人事を尽くして天命を待つ。【平野美紀】</P>

2006/2/2 選挙:水俣市長選候補インタビュー/下/熊本

◇災害の危険知らせたい――斉藤英雄候補(66)=無新【毎日】
――出馬の動機は?

市内に何カ所も、土砂崩れや道路の崩壊など災害の危険性をはらむ所が存在することを市民に伝えるため。

――具体的にはどんな主張か?

九州新幹線のトンネル掘削に関連する工事で、後始末などが不十分と思われる所がある。関係先に十分な対応をするよう求めているが、その前に災害が起きるかもしれないので、「自分の命は自分で守ろう」と市民に訴えたい。市の将来を語る時に、この問題は避けて通れないと思う。

――ほかにどんな政策を考えているのか?

教育問題では、水俣市から多くの子供たちが鹿児島県出水市内の高校へ通っている現状を憂えている。出水まで行かずに済むようにしたい。

――産廃処分場問題をどう考える?

建設予定地周辺には、活断層が走っており、大きな地震が起きたらとんでもないことになる。建設には反対。

――水俣病問題への姿勢は?

現状ではもう少し見直していい面がたくさんある。

――どうやって主張を訴えるのか?

選挙公報に主張を掲載したほかは、選挙運動はしない。
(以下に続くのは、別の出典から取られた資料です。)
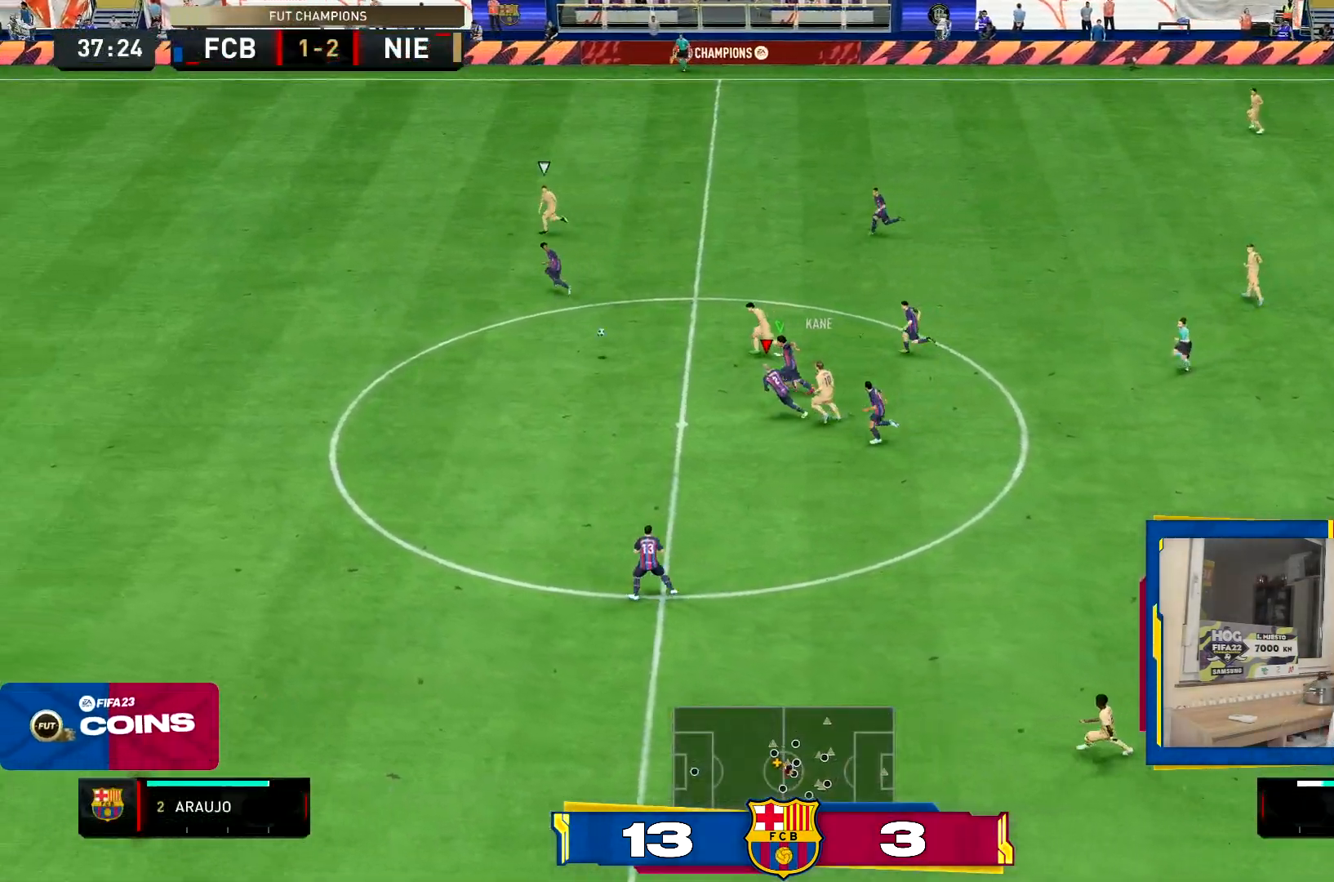
{"buttons": ["R2"], "left_stick": "left", "right_stick": "center", "events": [[67, "L2", "up"], [200, "CROSS", "up"], [200, "left_stick", "left"], [234, "L1", "down"], [367, "L1", "up"]]}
ただ呼ばれたら話しには行く。

――選挙運動をほとんどやらない理由は?

立候補を思い立ったのが1月中旬で、準備が足りないから。災害の危険性について知りたい、という人がいれば、私の持つ資料を提供したい。【平野美紀】</P>

2006/2/4 水俣市長選3候補あす審判市議補選も産廃問題影響に注目=熊本【読売】


水俣市長選と、市議補選(被選挙数1)は5日、投開票される。市長選に立候補しているのは、再選を目指す現職・江口隆一(40)(無所属=自民・公明推薦)、前市教育長の新人・宮本勝彬(62)(無所属)、元会社員の新人・斉藤英雄(66)(同)の3候補。
このうち、現市政の継続を訴える江口候補と、刷新の必要性を主張する宮本候補が激戦を展開。市議会の21議員もほぼ真っ二つに分かれて両候補を支援しており、事実上の一騎打ちとなっている。
また、同市では民間業者が市南部で計画を進めている産廃最終処分場建設問題への対応が市政の課題となっており、この問題がどう影響するか注目される。
江口候補は計画への賛否について「県知事が許認可権を持っており、市としては中立」としてきたが、告示直前の公開討論会で初めて公式に「反対」を表明。「中立というのは企業との交渉戦略。予定地の買い上げを市議会に打診するなど当初から反対の姿勢だった。選挙前で誤解を招きたくなかったので戦略を明らかにした」と理解を求める。
そのうえで、環境を巡る施策として「世界の先進技術を集積し、環境と経済が両立したまちづくりを進める」と訴える。
これに対し、宮本候補は昨年11月の出馬表明以来、「市として断固阻止する。市役所に対策室をつくり市長自ら反対運動を展開する」と明言。チッソ水俣工場が排出した産廃が原因で水俣病が発生したことに触れ、「公害の恐れがある施設は水俣に必要ない」と主張している。
選挙戦では「経済や教育、福祉の問題も大切。商店街活性化も必要。だが、まずは産廃計画を止めなければ水俣は前に進まない」と訴え、産廃問題を最大の争点に掲げている。
斉藤候補は公報で主張を訴えている。
市議補選は、県議秘書の新人・高岡利治(47)と農業の元市議・千々岩巧(57)の2候補が争っている。
投票は5日午前7時から午後8時(一部は午後7時)まで市内22か所で行われ、同9時から市総合体育館で開票される。
有権者数は1月28日現在、2万4270人。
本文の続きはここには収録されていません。